La experta en Myanmar reconoce que no fue difícil creer en San Suu Kyi como una luchadora por la democracia arrestada por sus ideales, “pero desde que fue liberada no ha demostrado ninguna credencial en derechos humanos”.
“Es más, ha ofrecido una cobertura moral a la política contra los rohingyas que está liderando el comandante en jefe Min Aung Hlaing”, subraya.
Cuál es la razón detrás de ello, esa la gran pregunta.
Hay quien dice que, aunque quisiera, no podría hablar a favor de los rohingyas sin poner en riesgo la estabilidad del país, y que es por eso que decidió no acudir a la Asamblea General de Naciones Unidas este mes y enviar en su lugar al vicepresidente.
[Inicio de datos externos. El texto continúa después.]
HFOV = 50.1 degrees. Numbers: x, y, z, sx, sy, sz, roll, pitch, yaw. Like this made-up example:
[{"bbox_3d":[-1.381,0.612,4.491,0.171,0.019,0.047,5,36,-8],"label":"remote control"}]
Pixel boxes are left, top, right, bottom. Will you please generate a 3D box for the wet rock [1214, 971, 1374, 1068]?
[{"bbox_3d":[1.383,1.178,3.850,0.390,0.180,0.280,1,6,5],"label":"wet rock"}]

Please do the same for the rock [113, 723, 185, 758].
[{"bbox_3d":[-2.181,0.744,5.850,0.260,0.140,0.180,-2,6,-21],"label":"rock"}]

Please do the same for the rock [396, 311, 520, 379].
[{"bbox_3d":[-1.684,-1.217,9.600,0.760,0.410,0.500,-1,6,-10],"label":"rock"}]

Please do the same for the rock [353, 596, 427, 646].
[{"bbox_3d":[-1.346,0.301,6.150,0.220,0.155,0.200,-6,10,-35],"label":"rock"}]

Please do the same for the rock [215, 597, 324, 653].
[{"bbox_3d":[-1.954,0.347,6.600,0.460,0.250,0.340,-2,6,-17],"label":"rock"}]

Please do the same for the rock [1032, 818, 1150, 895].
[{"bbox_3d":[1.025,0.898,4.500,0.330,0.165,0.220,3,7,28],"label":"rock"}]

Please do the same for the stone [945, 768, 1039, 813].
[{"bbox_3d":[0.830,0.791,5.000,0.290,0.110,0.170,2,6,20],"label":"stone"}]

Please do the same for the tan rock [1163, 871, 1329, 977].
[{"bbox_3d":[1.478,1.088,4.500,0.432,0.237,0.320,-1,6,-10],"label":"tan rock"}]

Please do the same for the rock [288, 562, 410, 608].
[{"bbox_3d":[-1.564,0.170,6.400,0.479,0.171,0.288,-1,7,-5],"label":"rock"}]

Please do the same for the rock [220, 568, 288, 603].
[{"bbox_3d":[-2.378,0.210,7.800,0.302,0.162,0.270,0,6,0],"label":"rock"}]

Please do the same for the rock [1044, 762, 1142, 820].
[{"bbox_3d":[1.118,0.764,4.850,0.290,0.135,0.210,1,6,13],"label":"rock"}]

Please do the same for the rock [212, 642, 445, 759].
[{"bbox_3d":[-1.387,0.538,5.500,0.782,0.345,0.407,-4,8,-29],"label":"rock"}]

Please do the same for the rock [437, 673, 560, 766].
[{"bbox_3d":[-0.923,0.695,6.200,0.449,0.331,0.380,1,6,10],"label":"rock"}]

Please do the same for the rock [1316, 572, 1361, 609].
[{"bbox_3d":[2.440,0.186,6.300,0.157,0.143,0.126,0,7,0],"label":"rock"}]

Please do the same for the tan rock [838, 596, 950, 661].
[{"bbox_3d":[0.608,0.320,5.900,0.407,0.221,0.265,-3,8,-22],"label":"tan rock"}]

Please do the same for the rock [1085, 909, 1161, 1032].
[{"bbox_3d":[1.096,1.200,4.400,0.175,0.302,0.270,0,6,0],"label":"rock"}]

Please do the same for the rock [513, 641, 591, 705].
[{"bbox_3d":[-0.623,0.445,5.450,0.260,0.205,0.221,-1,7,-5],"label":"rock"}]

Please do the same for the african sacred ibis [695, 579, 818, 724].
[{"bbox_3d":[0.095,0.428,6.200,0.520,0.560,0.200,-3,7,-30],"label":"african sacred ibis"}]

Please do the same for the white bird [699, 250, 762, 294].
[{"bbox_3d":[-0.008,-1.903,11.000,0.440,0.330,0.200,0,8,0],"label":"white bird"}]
“Aung San Suu Kyi camina sobre una cuerda floja muy fina, ya que los militares tienen aún una posición muy influyente en el país”, dijo a los medios Shyam Saran, exjefe del servicio exterior indio y quien fuera embajador en Myanmar en los 90.
Y Benedict Rogers, del equipo para Asia oriental de la organización Christian Solidarity Worldwide y especialista en Myanmar, va más allá.
“Hasta qué punto habla por ella y su gobierno y hasta qué punto está imponiendo la agenda del ejército, eso es algo que no está claro todavía”, le dijo al diario británico The Guardian.
“Aunque también habría que preguntarse qué información está recibiendo y quién se la está proveyendo, y qué desinformación le está dando el ejército”.
“Sin evidencias de desacuerdo”
Pero Penny Green, de la Universidad Queen Mary, insiste en que “no hay evidencias de que los dos gobiernos que hoy existen en el país, el militar que está acaparando un enorme poder y el civil, estén en desacuerdo” con respecto a los rohingyas.
“Aung San Suu Kyi no se ha distanciado de los militares y sí, puede que tenga muy poca capacidad para controlarlos”, reconoce.
Al fin y al cabo, la nueva Constitución que rige el país fue escrita por ellos y les garantiza una importante presencia en el Parlamento y el control de tres ministerios cruciales, el del Interior, el de Defensa y el de Asuntos Fronterizos.
“Sin embargo, tampoco estoy segura de que quiera hacerlo”, sentencia Green.
Tampoco hay que olvidar que ella misma, hija de un general que luchó en la guerra por la independencia de Reino Unido, habló en el pasado del aprecio que siente hacia los uniformados.
“Me entiendo con el ejército. Fui criada para que los considerara mis amigos. Así que no puedo sentir hacia ellos el mismo tipo de hostilidad que muestra ahora la gente”, le contó al periodista Steven Erlanger del New York Times en enero de 1989.
Ahora, el gobierno civil de San Suu Kyi y los militares “mantienen una relación de poder muy compleja”, cree Green.
Y añade: “Ella siempre fue una política extremadamente ambiciosa”.
A esa ambición hizo también referencia Jody Williams, también Premio Nobel de la Paz, en una entrevista ofrecida a BBC Mundo y publicada este jueves.
“Yo creo que ella siempre supo lo que quería y nosotros no lo vimos. Creo que quería el poder. Ahora lo tiene. Y ella misma ha dicho: ‘Yo no soy una activista por los derechos humanos’, ‘fue otra gente la que intentó convertirme en un icono de derechos humanos'”.
“No está preocupada por los derechos de todo el mundo en Myanmar. Lo que me parece a mí es que está preocupada sobre todo por su poder”.
Y esto hace irremediablemente recordar lo que la propia San Suu Kyi escribió en 1991 en Freedom from Fear, uno de sus textos más célebres.
“No es el poder el que corrompe sino el miedo. El miedo a perder el poder corrompe a quienes lo ostentan”.